[Data extracts Boundary: Start]

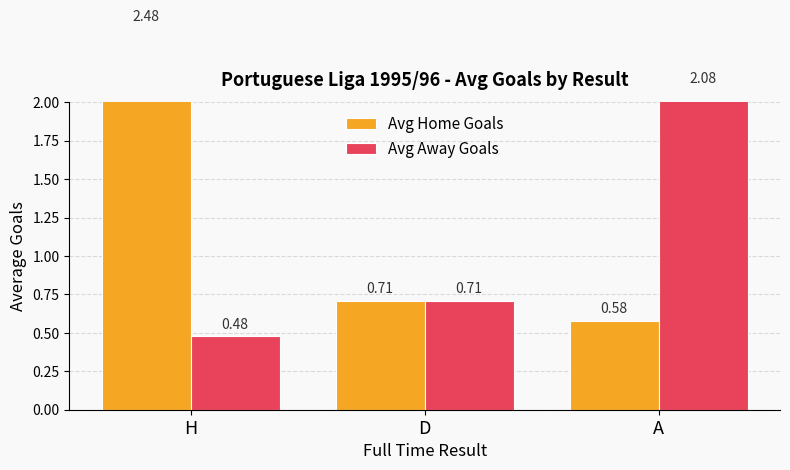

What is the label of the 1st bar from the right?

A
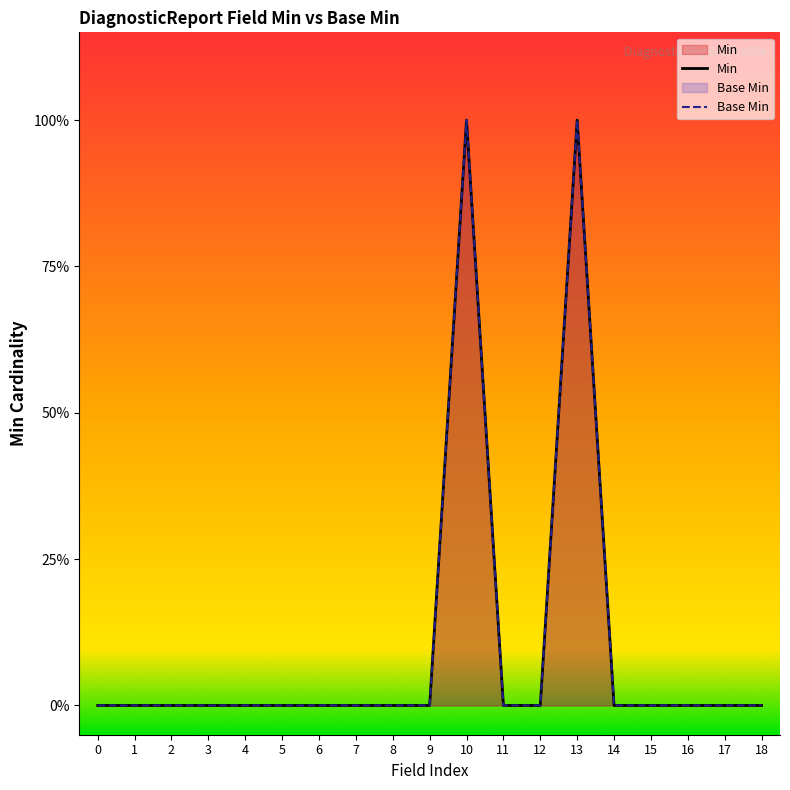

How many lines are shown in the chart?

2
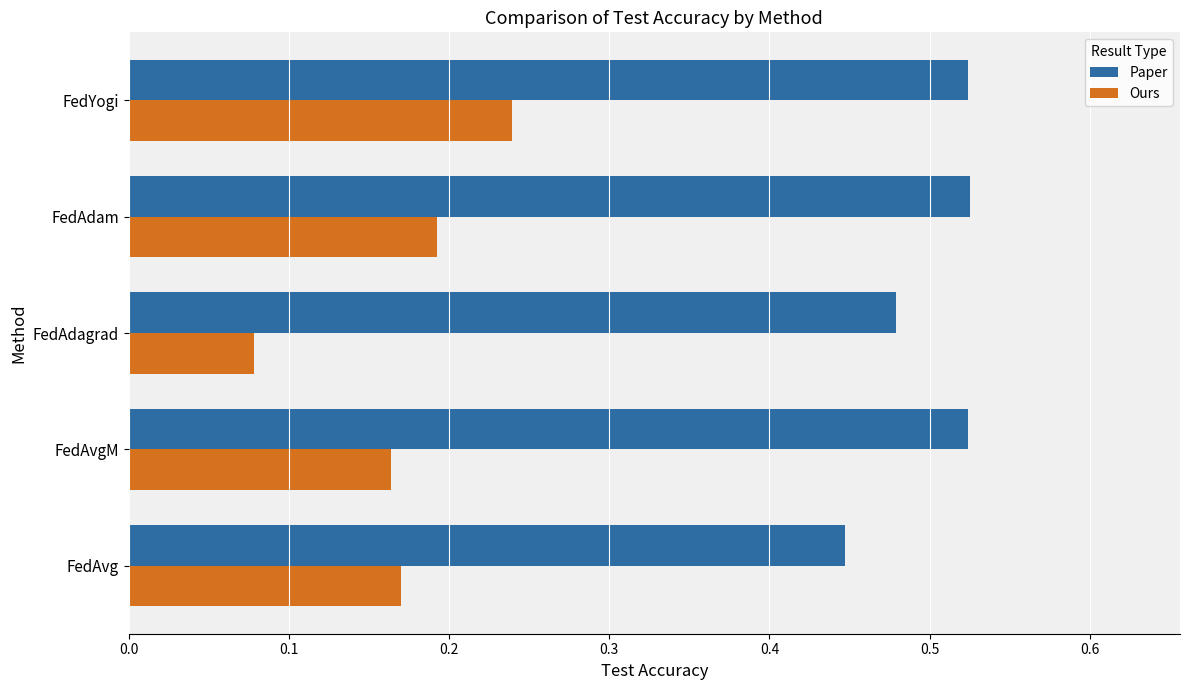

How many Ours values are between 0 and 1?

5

[Data extracts Boundary: End]

§ **Work instructions**
Please return every line of the entries above that contains the word "many".

§ **Exercise solution**
How many lines are shown in the chart?
How many Ours values are between 0 and 1?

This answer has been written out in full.